Korean TV dramas wouldn’t be the soap operas they are without the frequent difficulties the characters in the shows have with each other. Many of the dramas use the same plot, which goes like this: The main character learns about his or her adoption after becoming an adult, then has conflicting emotions after a chance meeting with the birth parents. Even though the situations are very common, the directors make it so that viewers can’t wait to see the next episode. Maybe the viewers see in the drama characters some of themselves, following their experience of living in a time following war, family separations and absolute poverty.
The origin of a prefix proves that traditional society here was very generous toward foster children, or eopdungyi in Korean.
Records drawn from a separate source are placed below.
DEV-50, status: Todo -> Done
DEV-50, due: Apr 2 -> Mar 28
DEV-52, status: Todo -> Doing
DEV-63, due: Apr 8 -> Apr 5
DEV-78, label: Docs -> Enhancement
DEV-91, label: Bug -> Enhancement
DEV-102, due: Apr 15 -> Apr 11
The prefix “eop” means “a ghost or an animal that protects or looks after one’s house.” A eop-gureongyi snake or a eop-dukkeobi toad are examples. Farmers used to think the animals would bring good luck to their houses, so instead of kicking them out, they welcomed them and also believed they received bad luck when the animals got hurt. Also, babies were usually put in front of childless homes, so they were also thought of as lucky and welcomed.
Western society had the same idea. There was a baby box to place unwanted newborns, called the “Baby Post,” until the 19th century in Europe. In 1709, a Hamburg, Germany orphanage had to put away its baby post after just five years because so many people used it that the orphanage couldn’t bear the expenses anymore. Jean Jacques Rousseau confessed in his posthumous work, “Les Confessions,” that he had thrown five children he had with his house maid, who later became his wife, in the church’s baby box.
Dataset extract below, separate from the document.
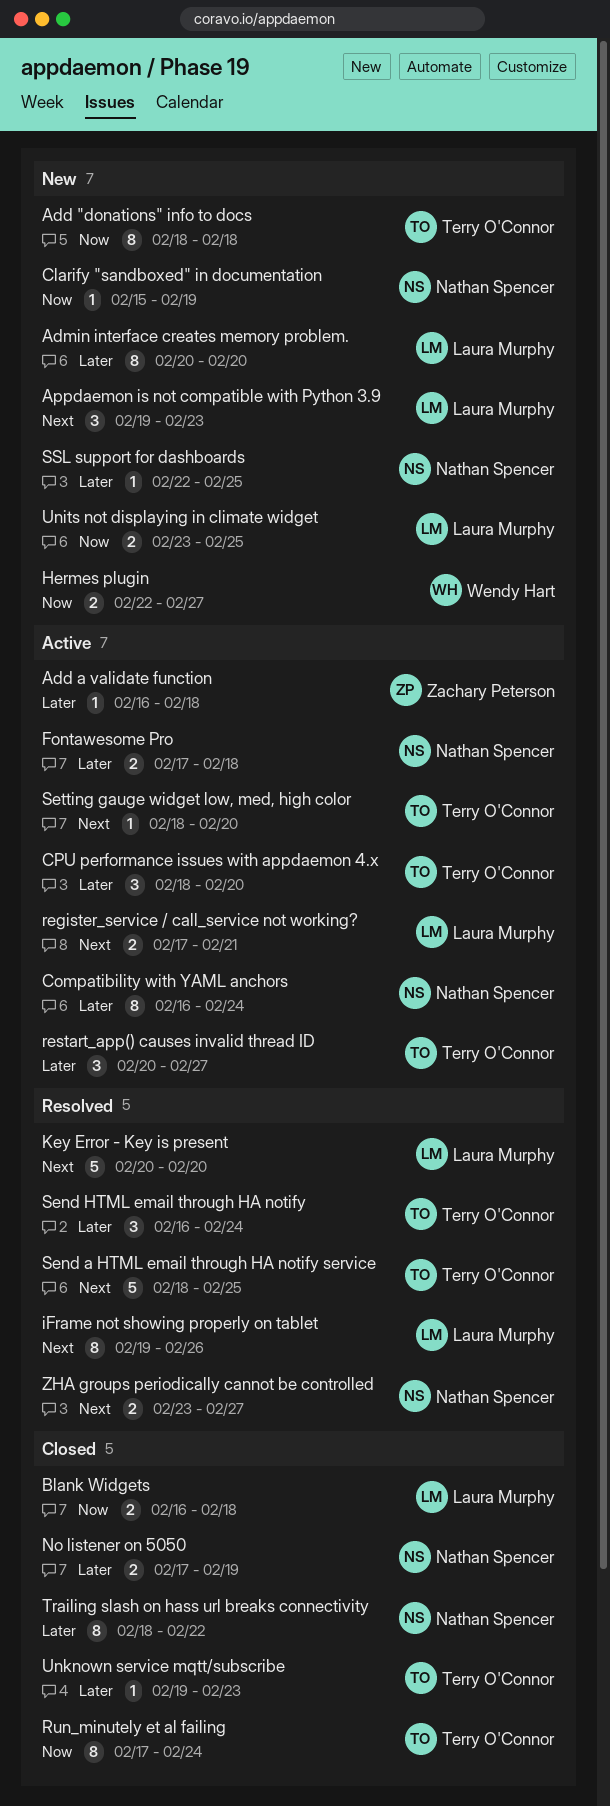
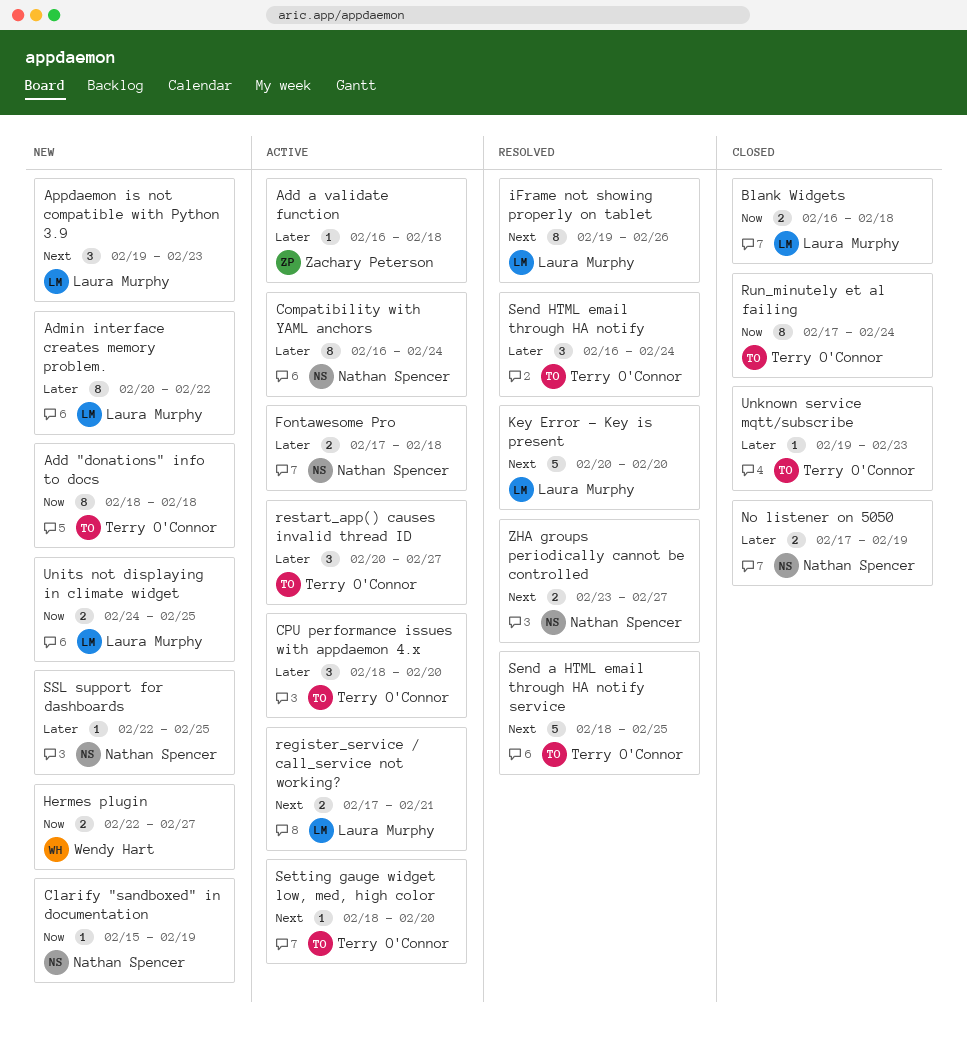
Admin interface creates memory problem., due: Feb 20 -> Feb 22
Trailing slash on hass url breaks connectivity: present -> none
Units not displaying in climate widget, start: Feb 23 -> Feb 24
A Catholic hospital in Kumamoto, Japan, recently set up a baby post and that has become an issue for debate. Supporters argue that “it is the last chance to save the child’s life” while people who oppose the idea say “it encourages people to throw their children away.” Unlike the hospital’s announcement that it would accept only babies under the age of 3 months, the first child accepted by the hospital was a 3-year-old child. The child revealed his name and said he thought it was a hide-and-seek game.
Baby posts almost disappeared in the 20th century, but were revived in the late 1990s in Europe.
There are more than 80 baby boxes in Germany and it has spread to Italy, Belgium, the Netherlands and Switzerland. The growth of this trend matches the global trend, in which the strongest survive in a field of infinite competition.

*The writer is the Tokyo correspondent of the JoongAng Ilbo.